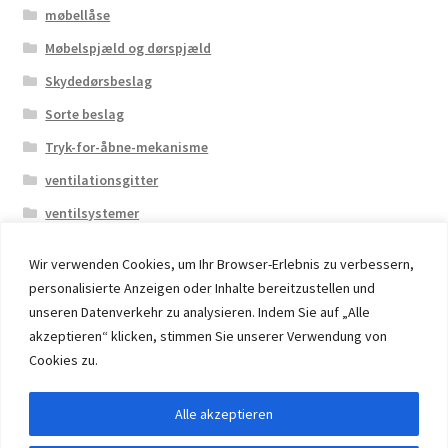
møbellåse
Møbelspjæld og dørspjæld
Skydedørsbeslag
Sorte beslag
Tryk-for-åbne-mekanisme
ventilationsgitter
ventilsystemer
Wir verwenden Cookies, um Ihr Browser-Erlebnis zu verbessern,
personalisierte Anzeigen oder Inhalte bereitzustellen und
unseren Datenverkehr zu analysieren. Indem Sie auf „Alle
akzeptieren“ klicken, stimmen Sie unserer Verwendung von
© 2026 Eruon Trade UG, Germany, member of the ERUON
Cookies zu.
Group. High quality Furniture Fittings and Components
Alle akzeptieren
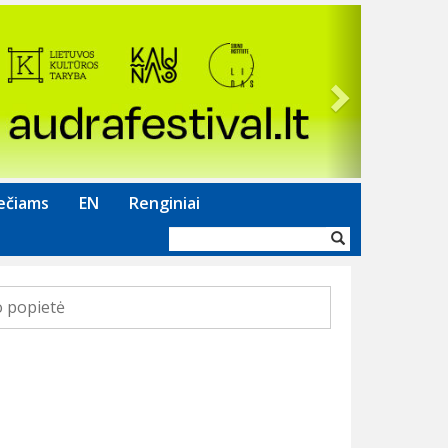
Next
ečiams
EN
Renginiai
Paieškos
forma
 popietė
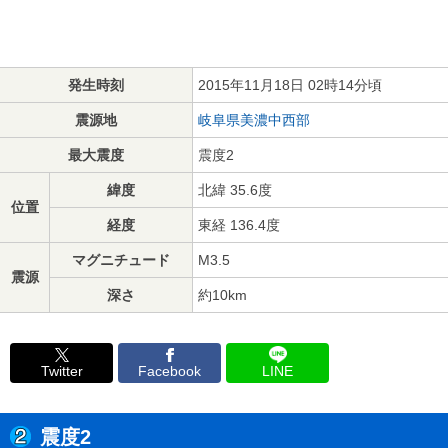
発生時刻
2015年11月18日 02時14分頃
震源地
岐阜県美濃中西部
最大震度
震度2
緯度
北緯 35.6度
位置
経度
東経 136.4度
マグニチュード
M3.5
震源
深さ
約10km
Twitter
Facebook
LINE
震度2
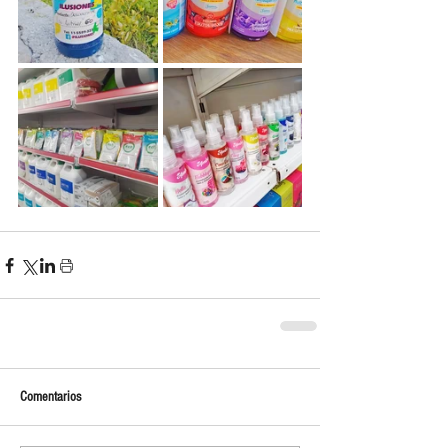
Comentarios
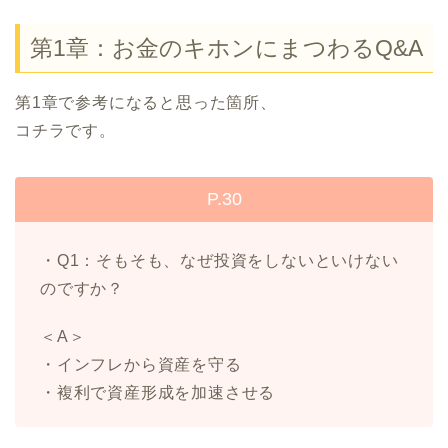
第1章：お金のキホンにまつわるQ&A
第1章で参考になると思った箇所、
コチラです。
P.30
・Q1：そもそも、なぜ投資をしないといけない
のですか？
＜A＞
・インフレから資産を守る
・複利で資産形成を加速させる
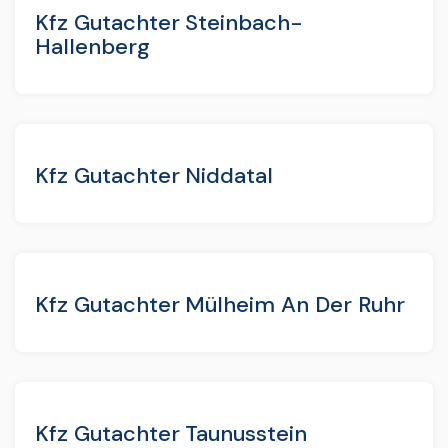
Kfz Gutachter Steinbach-
Hallenberg
Kfz Gutachter Niddatal
Kfz Gutachter Mülheim An Der Ruhr
Kfz Gutachter Taunusstein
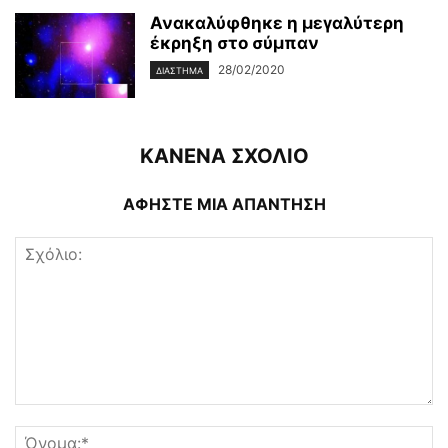
Ανακαλύφθηκε η μεγαλύτερη
έκρηξη στο σύμπαν
28/02/2020
ΔΙΆΣΤΗΜΑ
ΚΑΝΕΝΑ ΣΧΟΛΙΟ
ΑΦΗΣΤΕ ΜΙΑ ΑΠΑΝΤΗΣΗ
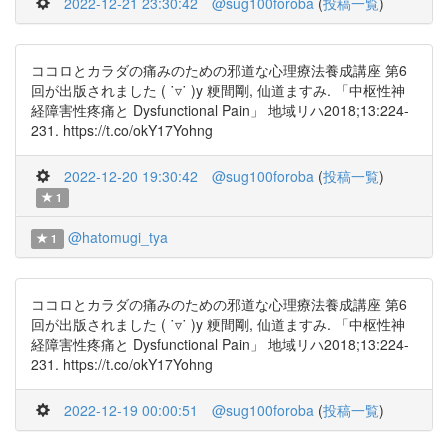
2022-12-21 23:30:42
@sug100foroba
(
投稿一覧
)
ココロとカラダの痛みのための邪道な心理療法養成講座 第6
回が出版されました ( ˙▿˙ )y 粳間剛, 仙道ますみ. 「中枢性神
経障害性疼痛と Dysfunctional Pain」 地域リハ2018;13:224-
231. https://t.co/okY17Yohng
2022-12-20 19:30:42
@sug100foroba
(
投稿一覧
)
1
@hatomugi_tya
1
ココロとカラダの痛みのための邪道な心理療法養成講座 第6
回が出版されました ( ˙▿˙ )y 粳間剛, 仙道ますみ. 「中枢性神
経障害性疼痛と Dysfunctional Pain」 地域リハ2018;13:224-
231. https://t.co/okY17Yohng
2022-12-19 00:00:51
@sug100foroba
(
投稿一覧
)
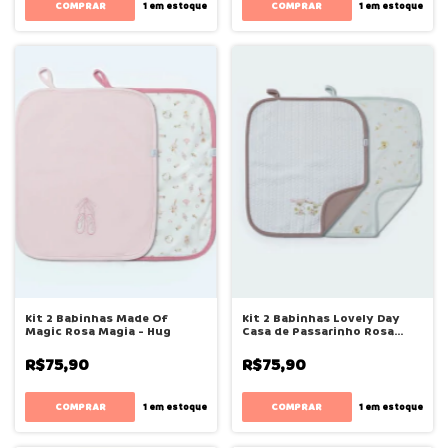
1
em estoque
1
em estoque
Kit 2 Babinhas Made Of
Kit 2 Babinhas Lovely Day
Magic Rosa Magia - Hug
Casa de Passarinho Rosa
Antigo - Hug
R$75,90
R$75,90
1
em estoque
1
em estoque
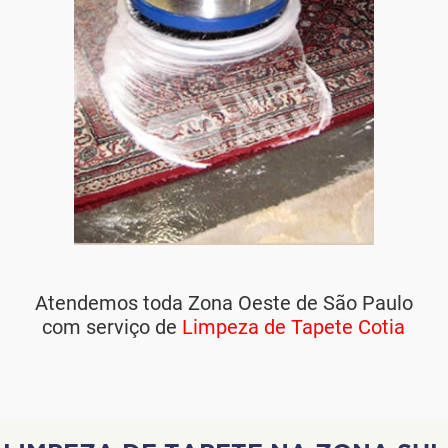
Atendemos toda Zona Oeste de São Paulo
com serviço de
Limpeza de Tapete Cotia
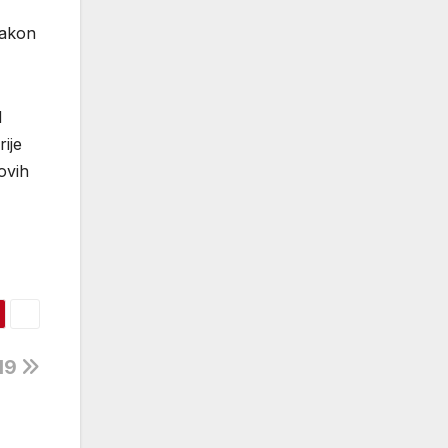
Zakon
d
ije
ovih
-19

_Directive_
Take the entries above and restate them word for word, minus their images.

_Solution to the exercise_
møbellåse
Møbelspjæld og dørspjæld
Skydedørsbeslag
Sorte beslag
Tryk-for-åbne-mekanisme
ventilationsgitter
ventilsystemer
Wir verwenden Cookies, um Ihr Browser-Erlebnis zu verbessern,
personalisierte Anzeigen oder Inhalte bereitzustellen und
unseren Datenverkehr zu analysieren. Indem Sie auf „Alle
akzeptieren“ klicken, stimmen Sie unserer Verwendung von
© 2026 Eruon Trade UG, Germany, member of the ERUON
Cookies zu.
Group. High quality Furniture Fittings and Components
Alle akzeptieren
Next
ečiams
EN
Renginiai
Paieškos
forma
 popietė
発生時刻
2015年11月18日 02時14分頃
震源地
岐阜県美濃中西部
最大震度
震度2
緯度
北緯 35.6度
位置
経度
東経 136.4度
マグニチュード
M3.5
震源
深さ
約10km
Twitter
Facebook
LINE
震度2
Comentarios
第1章：お金のキホンにまつわるQ&A
第1章で参考になると思った箇所、
コチラです。
P.30
・Q1：そもそも、なぜ投資をしないといけない
のですか？
＜A＞
・インフレから資産を守る
・複利で資産形成を加速させる
Kfz Gutachter Steinbach-
Hallenberg
Kfz Gutachter Niddatal
Kfz Gutachter Mülheim An Der Ruhr
Kfz Gutachter Taunusstein
Ανακαλύφθηκε η μεγαλύτερη
έκρηξη στο σύμπαν
28/02/2020
ΔΙΆΣΤΗΜΑ
ΚΑΝΕΝΑ ΣΧΟΛΙΟ
ΑΦΗΣΤΕ ΜΙΑ ΑΠΑΝΤΗΣΗ
2022-12-21 23:30:42
@sug100foroba
(
投稿一覧
)
ココロとカラダの痛みのための邪道な心理療法養成講座 第6
回が出版されました ( ˙▿˙ )y 粳間剛, 仙道ますみ. 「中枢性神
経障害性疼痛と Dysfunctional Pain」 地域リハ2018;13:224-
231. https://t.co/okY17Yohng
2022-12-20 19:30:42
@sug100foroba
(
投稿一覧
)
1
@hatomugi_tya
1
ココロとカラダの痛みのための邪道な心理療法養成講座 第6
回が出版されました ( ˙▿˙ )y 粳間剛, 仙道ますみ. 「中枢性神
経障害性疼痛と Dysfunctional Pain」 地域リハ2018;13:224-
231. https://t.co/okY17Yohng
2022-12-19 00:00:51
@sug100foroba
(
投稿一覧
)
1
em estoque
1
em estoque
Kit 2 Babinhas Made Of
Kit 2 Babinhas Lovely Day
Magic Rosa Magia - Hug
Casa de Passarinho Rosa
Antigo - Hug
R$75,90
R$75,90
1
em estoque
1
em estoque
Atendemos toda Zona Oeste de São Paulo
com serviço de
Limpeza de Tapete Cotia
Zakon
d
ije
ovih
-19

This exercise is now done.